HITS is a satellite-based cable distribution platform through which hundreds of digital quality cable televsion channels can be distributed to the entire country simultaneously. Consumers can subscribe to these channels via a set-top box from their local cable operators.
According to industry estimates, currently there is a shortage of transponder space on the Indian satellites.
Apart from Essel Group, at least six more domestic media firms have shown interest in obtaining and subsequently launching HITS operations.

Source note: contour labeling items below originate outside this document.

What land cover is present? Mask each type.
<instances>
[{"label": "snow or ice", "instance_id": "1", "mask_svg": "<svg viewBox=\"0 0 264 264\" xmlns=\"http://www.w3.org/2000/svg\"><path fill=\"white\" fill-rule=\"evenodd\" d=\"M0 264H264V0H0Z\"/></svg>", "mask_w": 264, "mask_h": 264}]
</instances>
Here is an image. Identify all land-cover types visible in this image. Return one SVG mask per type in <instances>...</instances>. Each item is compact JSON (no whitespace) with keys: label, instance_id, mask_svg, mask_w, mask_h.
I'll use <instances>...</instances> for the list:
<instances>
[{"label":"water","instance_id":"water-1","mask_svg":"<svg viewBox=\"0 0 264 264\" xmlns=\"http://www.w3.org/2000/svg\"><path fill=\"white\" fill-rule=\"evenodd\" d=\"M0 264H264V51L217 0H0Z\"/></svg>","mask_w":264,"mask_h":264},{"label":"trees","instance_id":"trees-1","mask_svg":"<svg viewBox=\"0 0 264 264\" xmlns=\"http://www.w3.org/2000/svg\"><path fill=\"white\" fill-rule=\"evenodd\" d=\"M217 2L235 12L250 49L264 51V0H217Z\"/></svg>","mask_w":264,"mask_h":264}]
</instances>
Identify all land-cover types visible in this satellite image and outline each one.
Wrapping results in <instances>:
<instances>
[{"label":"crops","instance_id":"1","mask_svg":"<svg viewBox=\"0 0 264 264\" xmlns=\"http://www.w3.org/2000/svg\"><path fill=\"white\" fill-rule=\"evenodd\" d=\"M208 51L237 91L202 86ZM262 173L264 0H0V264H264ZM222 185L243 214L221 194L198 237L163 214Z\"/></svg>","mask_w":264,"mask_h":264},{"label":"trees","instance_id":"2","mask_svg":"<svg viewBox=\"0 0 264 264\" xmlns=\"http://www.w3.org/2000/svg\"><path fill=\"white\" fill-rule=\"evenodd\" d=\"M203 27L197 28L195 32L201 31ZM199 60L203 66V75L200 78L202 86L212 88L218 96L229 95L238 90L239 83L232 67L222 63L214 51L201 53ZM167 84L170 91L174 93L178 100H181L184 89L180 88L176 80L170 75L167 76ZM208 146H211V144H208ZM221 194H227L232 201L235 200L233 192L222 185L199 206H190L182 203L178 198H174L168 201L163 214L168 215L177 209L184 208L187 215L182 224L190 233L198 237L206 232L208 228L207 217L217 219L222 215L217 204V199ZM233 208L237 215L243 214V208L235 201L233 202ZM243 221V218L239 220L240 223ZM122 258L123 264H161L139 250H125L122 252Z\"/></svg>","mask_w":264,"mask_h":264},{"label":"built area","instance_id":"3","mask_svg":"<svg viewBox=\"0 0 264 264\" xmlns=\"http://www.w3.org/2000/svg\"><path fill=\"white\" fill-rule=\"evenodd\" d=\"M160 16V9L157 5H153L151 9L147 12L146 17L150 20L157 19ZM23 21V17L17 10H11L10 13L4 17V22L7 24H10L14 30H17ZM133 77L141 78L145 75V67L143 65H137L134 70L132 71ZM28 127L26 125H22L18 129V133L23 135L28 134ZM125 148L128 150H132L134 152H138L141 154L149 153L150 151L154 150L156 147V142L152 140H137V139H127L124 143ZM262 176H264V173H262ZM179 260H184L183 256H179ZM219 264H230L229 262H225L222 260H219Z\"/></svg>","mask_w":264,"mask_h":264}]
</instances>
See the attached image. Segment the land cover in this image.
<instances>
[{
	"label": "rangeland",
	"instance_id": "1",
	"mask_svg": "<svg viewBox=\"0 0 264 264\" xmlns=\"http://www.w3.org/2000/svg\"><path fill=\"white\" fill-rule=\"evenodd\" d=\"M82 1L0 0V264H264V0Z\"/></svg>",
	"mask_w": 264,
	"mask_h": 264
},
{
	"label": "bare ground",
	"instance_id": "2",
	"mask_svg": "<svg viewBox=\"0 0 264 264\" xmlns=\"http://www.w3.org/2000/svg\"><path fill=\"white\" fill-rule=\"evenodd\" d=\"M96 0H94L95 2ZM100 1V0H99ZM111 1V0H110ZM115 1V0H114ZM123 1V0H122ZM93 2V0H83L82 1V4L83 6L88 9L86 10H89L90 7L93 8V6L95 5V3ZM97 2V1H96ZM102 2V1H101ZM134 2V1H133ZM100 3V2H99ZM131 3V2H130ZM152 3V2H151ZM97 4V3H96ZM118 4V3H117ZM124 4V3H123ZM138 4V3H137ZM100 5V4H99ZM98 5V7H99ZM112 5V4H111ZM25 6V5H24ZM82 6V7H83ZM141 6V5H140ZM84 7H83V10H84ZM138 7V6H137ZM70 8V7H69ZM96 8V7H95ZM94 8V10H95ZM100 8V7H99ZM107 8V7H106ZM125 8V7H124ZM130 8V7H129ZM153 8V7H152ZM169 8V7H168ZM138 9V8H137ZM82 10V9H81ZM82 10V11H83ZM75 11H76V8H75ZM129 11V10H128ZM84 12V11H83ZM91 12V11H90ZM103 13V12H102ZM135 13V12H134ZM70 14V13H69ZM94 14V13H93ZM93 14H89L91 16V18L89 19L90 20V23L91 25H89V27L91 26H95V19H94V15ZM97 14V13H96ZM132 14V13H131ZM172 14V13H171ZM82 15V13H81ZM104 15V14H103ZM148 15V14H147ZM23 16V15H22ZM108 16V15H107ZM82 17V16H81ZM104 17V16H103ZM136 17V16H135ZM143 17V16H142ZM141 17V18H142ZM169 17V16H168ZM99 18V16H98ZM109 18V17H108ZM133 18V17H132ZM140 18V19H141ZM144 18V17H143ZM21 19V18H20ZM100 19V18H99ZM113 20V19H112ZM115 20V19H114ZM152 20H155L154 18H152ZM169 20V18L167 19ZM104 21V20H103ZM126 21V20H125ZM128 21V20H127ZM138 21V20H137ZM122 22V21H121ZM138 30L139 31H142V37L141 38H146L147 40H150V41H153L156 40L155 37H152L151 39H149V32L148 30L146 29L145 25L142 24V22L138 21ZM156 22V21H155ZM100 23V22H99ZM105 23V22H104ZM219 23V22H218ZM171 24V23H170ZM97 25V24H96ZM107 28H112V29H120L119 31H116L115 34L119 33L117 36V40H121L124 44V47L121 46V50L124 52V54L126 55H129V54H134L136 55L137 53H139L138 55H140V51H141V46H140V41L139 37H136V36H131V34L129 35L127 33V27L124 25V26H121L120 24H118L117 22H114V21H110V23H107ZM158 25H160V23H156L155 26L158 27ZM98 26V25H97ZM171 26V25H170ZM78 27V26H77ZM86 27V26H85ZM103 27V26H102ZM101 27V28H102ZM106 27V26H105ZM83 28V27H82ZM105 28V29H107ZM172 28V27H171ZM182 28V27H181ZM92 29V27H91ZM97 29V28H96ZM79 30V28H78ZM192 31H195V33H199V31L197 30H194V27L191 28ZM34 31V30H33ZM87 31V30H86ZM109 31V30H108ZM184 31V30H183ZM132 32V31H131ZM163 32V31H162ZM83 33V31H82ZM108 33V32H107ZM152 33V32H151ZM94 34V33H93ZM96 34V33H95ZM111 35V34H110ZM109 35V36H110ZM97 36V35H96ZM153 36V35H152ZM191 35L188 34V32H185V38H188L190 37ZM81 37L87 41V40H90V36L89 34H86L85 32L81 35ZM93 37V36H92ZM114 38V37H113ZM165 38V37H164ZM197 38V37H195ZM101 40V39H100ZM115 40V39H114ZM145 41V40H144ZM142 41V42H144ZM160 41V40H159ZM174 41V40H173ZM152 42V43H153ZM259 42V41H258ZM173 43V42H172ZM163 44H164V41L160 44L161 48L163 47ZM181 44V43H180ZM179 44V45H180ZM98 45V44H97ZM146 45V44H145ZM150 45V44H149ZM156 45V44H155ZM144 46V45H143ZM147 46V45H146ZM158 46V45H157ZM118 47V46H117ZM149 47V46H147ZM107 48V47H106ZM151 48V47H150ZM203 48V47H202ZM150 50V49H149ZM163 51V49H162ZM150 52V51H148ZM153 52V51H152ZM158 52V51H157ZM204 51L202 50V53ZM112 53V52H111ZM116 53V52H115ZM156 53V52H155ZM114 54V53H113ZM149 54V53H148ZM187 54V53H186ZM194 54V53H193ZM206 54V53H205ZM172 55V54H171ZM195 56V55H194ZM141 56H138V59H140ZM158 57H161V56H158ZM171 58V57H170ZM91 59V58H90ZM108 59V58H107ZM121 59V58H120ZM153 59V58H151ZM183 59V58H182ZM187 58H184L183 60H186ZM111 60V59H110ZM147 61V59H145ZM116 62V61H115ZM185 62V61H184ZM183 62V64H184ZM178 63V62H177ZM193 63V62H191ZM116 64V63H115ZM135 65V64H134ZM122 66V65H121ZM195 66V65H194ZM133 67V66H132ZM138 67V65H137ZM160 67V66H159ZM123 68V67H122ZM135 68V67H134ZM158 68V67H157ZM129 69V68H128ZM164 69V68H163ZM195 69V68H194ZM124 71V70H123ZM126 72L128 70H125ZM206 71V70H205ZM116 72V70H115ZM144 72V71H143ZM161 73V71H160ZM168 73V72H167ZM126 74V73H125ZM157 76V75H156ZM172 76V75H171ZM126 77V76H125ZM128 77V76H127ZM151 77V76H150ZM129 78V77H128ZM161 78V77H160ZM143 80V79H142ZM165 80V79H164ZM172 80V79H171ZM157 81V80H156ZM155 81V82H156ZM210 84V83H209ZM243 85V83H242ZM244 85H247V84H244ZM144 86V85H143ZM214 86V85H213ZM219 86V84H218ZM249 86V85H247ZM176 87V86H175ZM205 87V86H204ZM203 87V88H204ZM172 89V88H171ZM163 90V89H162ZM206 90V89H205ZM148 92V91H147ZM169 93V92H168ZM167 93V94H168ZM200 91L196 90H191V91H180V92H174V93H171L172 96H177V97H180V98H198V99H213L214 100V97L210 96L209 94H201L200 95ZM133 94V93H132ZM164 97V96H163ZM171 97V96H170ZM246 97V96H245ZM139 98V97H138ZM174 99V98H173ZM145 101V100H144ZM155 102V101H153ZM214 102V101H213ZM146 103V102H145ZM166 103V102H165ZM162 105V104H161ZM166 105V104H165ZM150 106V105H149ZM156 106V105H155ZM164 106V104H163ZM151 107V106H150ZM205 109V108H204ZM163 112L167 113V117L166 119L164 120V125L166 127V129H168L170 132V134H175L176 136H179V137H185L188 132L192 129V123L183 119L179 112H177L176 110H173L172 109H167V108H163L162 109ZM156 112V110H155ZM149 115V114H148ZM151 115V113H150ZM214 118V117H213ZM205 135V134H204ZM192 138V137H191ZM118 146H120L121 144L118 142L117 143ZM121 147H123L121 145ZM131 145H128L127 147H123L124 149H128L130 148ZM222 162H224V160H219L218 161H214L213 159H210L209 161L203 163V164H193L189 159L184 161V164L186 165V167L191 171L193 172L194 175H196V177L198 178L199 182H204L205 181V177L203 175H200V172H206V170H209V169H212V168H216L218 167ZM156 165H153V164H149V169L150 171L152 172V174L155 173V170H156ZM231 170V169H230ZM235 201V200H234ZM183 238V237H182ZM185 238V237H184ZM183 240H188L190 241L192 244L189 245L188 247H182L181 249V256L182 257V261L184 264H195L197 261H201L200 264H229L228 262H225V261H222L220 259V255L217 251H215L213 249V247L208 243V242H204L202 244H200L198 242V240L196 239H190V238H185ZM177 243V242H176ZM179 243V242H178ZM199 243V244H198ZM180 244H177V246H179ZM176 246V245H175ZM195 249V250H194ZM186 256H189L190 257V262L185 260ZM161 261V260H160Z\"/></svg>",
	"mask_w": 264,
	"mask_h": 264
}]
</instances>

Currently they are waiting for the government policy, industry sources said.
However, Wire & Wireless India Ltd (WWIL, earlier known as Siticable), the cable arm of Essel Group, has the permission to operate HITS as it got the licence over five years ago.
According to sources in WWIL, the trial-run for HITS across major towns will begin in the next few days.
"We have a couple of internal meetings after which HITS will be launched. Except the channels from STAR India and MSM Discovery (Sony bouquet) all other broadcasters have given us their channels for HITS rollout. We expect even STAR and Sony bouquets to come on our platform shortly," a senior executive of Essel Group familiar with the HITS rollout plan told Business Standard.
According to government sources, the Ministry of Information and Broadcasting has indicated to the media companies that foreign satellites can be used if there is a scarcity of C-band transponders on Indian satellites and the Indian Space Research Organisation has no objections for the commercial use of a foreign satellite.
Simon Twiston Davies, chief executive, CASBAA (the apex body of all Asian cable and media firms), said it was a critical time for the Indian media firms as far as the availability of transponder space on foreign satellite was concerned.
"If the widespread deployment of HITS using non-domestic capacity is significantly delayed for any reason, that capacity could be re-deployed elsewhere and may not be replaced."
The functioning of HITS is similar to that of the direct-to-home (DTH) service but differs in the end-usage and the category of transponders used.
A HITS operator uplinks the television channels to the satellite which is then downloaded by the cable operators and passed on to the consumers over optic fibre via a set-top box.